Bahlcke aaO., S. 133

"(...) förderte die Weltwirtschaftskrise eine radikale Mentalität. Auch in Schlesien erhöhte sie die Aufnahmebereitschaft für die Ideologie eines revolutionären Marxismus auf der einen und die eines revolutionären Nationalismus auf der anderen Seite.
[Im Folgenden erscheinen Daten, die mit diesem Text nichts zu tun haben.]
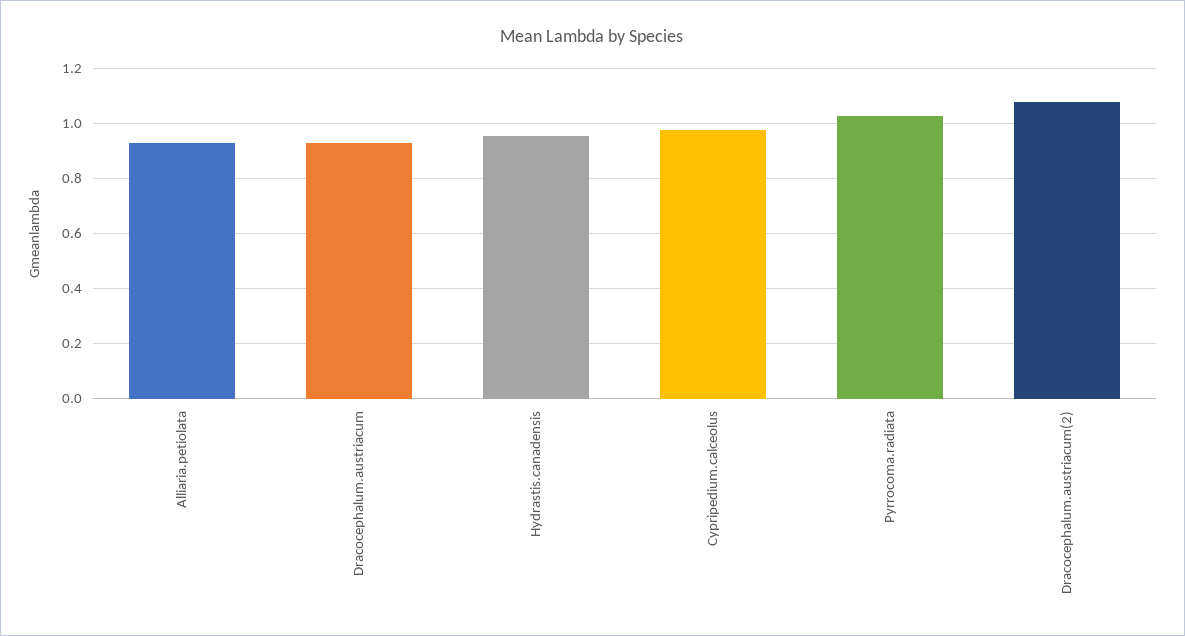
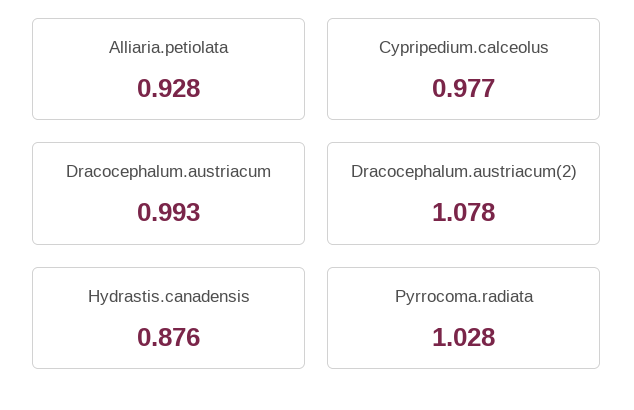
  {
    "Alliaria.petiolata": 0.928,
-   "Dracocephalum.austriacum": 0.925,
+   "Dracocephalum.austriacum": 0.993,
-   "Hydrastis.canadensis": 0.95,
+   "Hydrastis.canadensis": 0.876,
    "Cypripedium.calceolus": 0.977,
    "Pyrrocoma.radiata": 1.028,
    "Dracocephalum.austriacum(2)": 1.078
  }

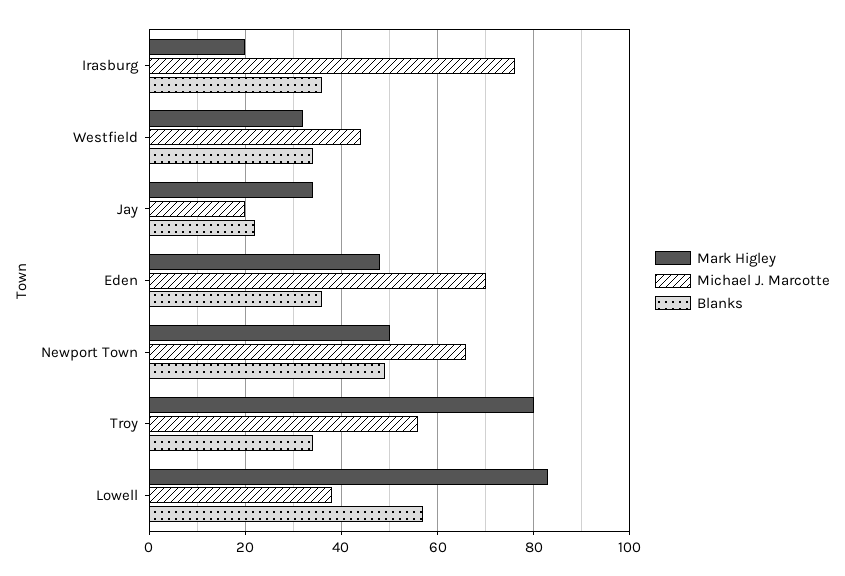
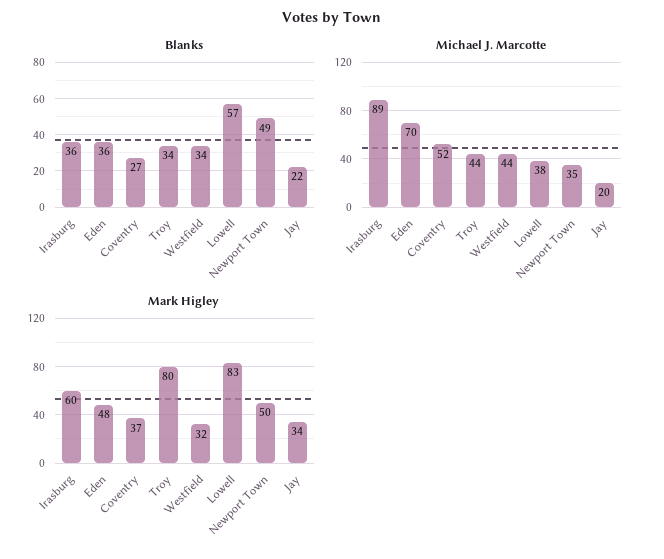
  {
    "Mark Higley": {
-     "Irasburg": 20,
+     "Irasburg": 60,
      "Westfield": 32,
      "Jay": 34,
      "Eden": 48,
      "Newport Town": 50,
      "Troy": 80,
-     "Lowell": 83
+     "Lowell": 83,
+     "Coventry": 37
    },
    "Michael J. Marcotte": {
-     "Irasburg": 75,
+     "Irasburg": 89,
      "Westfield": 44,
      "Jay": 20,
      "Eden": 70,
-     "Newport Town": 65,
+     "Newport Town": 35,
-     "Troy": 55,
+     "Troy": 44,
-     "Lowell": 38
+     "Lowell": 38,
+     "Coventry": 52
    },
    "Blanks": {
      "Irasburg": 36,
      "Westfield": 34,
      "Jay": 22,
      "Eden": 36,
      "Newport Town": 49,
      "Troy": 34,
-     "Lowell": 57
+     "Lowell": 57,
+     "Coventry": 27
    }
  }

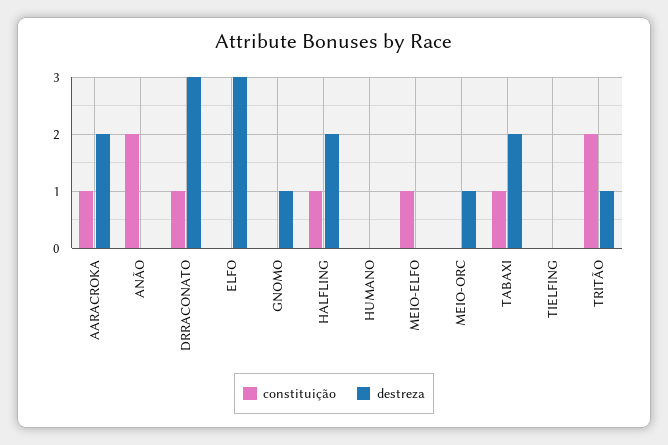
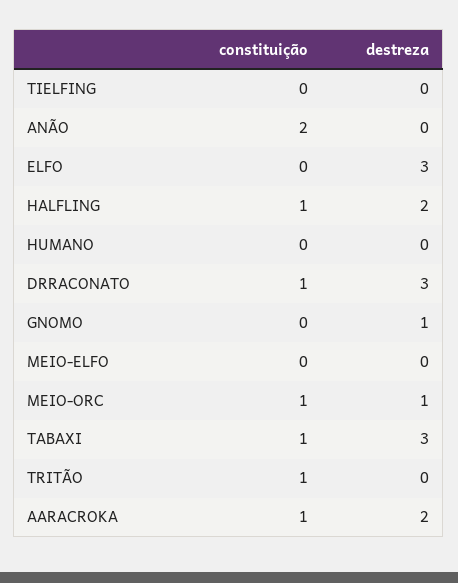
  {
    "constituição": {
      "AARACROKA": 1,
      "ANÃO": 2,
      "DRRACONATO": 1,
      "ELFO": 0,
      "GNOMO": 0,
      "HALFLING": 1,
      "HUMANO": 0,
-     "MEIO-ELFO": 1,
+     "MEIO-ELFO": 0,
-     "MEIO-ORC": 0,
+     "MEIO-ORC": 1,
      "TABAXI": 1,
      "TIELFING": 0,
-     "TRITÃO": 2
+     "TRITÃO": 1
    },
    "destreza": {
      "AARACROKA": 2,
      "ANÃO": 0,
      "DRRACONATO": 3,
      "ELFO": 3,
      "GNOMO": 1,
      "HALFLING": 2,
      "HUMANO": 0,
      "MEIO-ELFO": 0,
      "MEIO-ORC": 1,
-     "TABAXI": 2,
+     "TABAXI": 3,
      "TIELFING": 0,
-     "TRITÃO": 1
+     "TRITÃO": 0
    }
  }

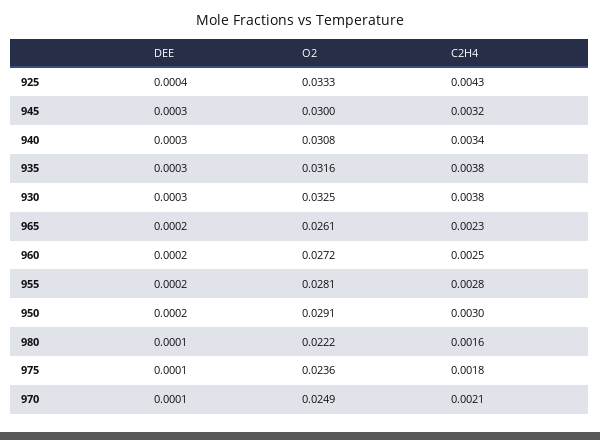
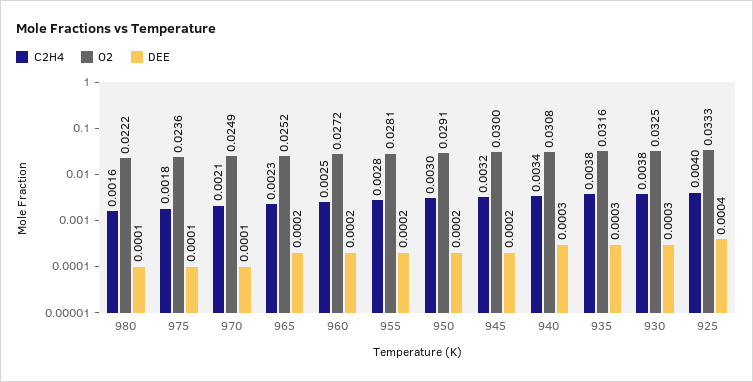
  {
    "DEE": {
      "925": 0.0004,
-     "945": 0.0003,
+     "945": 0.0002,
      "940": 0.0003,
      "935": 0.0003,
      "930": 0.0003,
      "965": 0.0002,
      "960": 0.0002,
      "955": 0.0002,
      "950": 0.0002,
      "980": 0.0001,
      "975": 0.0001,
      "970": 0.0001
    },
    "O2": {
      "925": 0.0333,
      "945": 0.03,
      "940": 0.0308,
      "935": 0.0316,
      "930": 0.0325,
-     "965": 0.0261,
+     "965": 0.0252,
      "960": 0.0272,
      "955": 0.0281,
      "950": 0.0291,
      "980": 0.0222,
      "975": 0.0236,
      "970": 0.0249
    },
    "C2H4": {
-     "925": 0.0043,
+     "925": 0.004,
      "945": 0.0032,
      "940": 0.0034,
      "935": 0.0038,
      "930": 0.0038,
      "965": 0.0023,
      "960": 0.0025,
      "955": 0.0028,
      "950": 0.003,
      "980": 0.0016,
      "975": 0.0018,
      "970": 0.0021
    }
  }

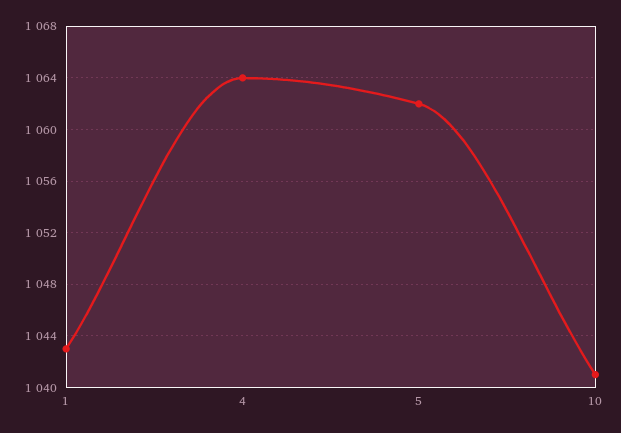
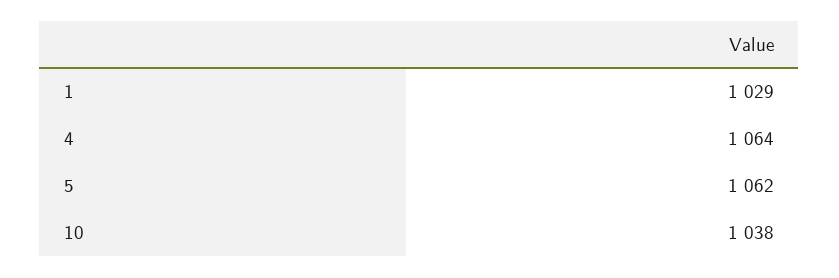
  {
-   "1": 1043,
+   "1": 1029,
    "4": 1064,
    "5": 1062,
-   "10": 1041
+   "10": 1038
  }

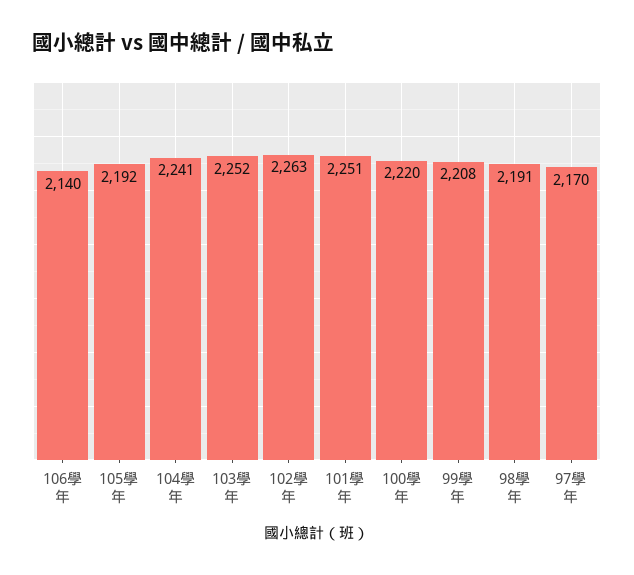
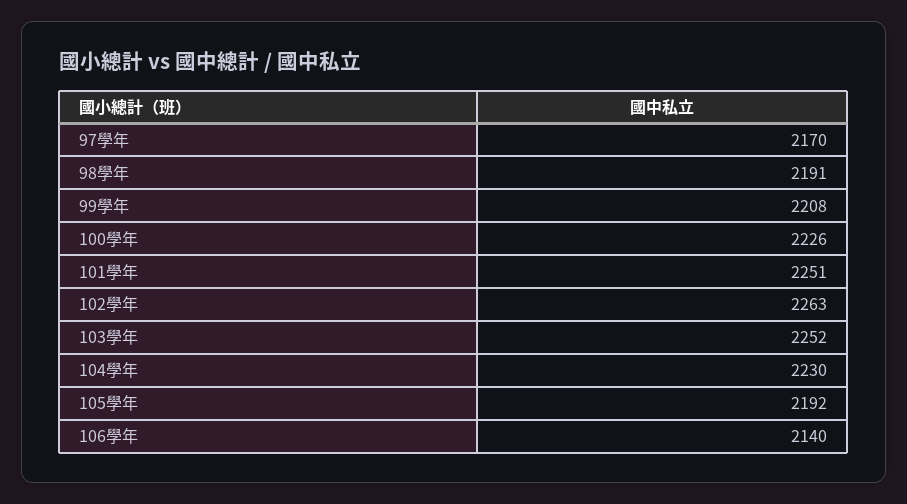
  {
    "106學年": 2140,
    "105學年": 2192,
-   "104學年": 2241,
+   "104學年": 2230,
    "103學年": 2252,
    "102學年": 2263,
    "101學年": 2251,
-   "100學年": 2220,
+   "100學年": 2226,
    "99學年": 2208,
    "98學年": 2191,
    "97學年": 2170
  }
Vor allem die NSDAP errang in Schlesien überdurchschnittliche Wahlerfolge, die sich jedoch nur zum Teil auf die schwierige wirtschaftliche Lage des von Zollgrenzen umgebenen Oderlandes zurückführen lassen."

"Hatte die NSDAP bei der Reichstagswahl am 20. Mai 1928 in Schlesien noch nicht einmal 25 000 Stimmen erhalten, so liefen ihr nur wenig später die Wähler massenhaft zu."
Bahlcke aaO., S. 136

"Der Erfolg der NSDAP bei den Reichstagswahlen vom 31. Juli 1932 fiel in Nieder- und Oberschlesien noch deutlicher aus als in anderen Provinzen. Eine rücksichtslose Agitation und ein brutaler Kampfstil ließen sie mit 43,5% bzw. 48,8% in den Regierungsbezirken Breslau und Liegnitz zur stärksten politischen Kraft werden; in Oberschlesien vermochte sie ihren Stimmenanteil von 9,5% auf 29,2% mehr als zu verdreifachen."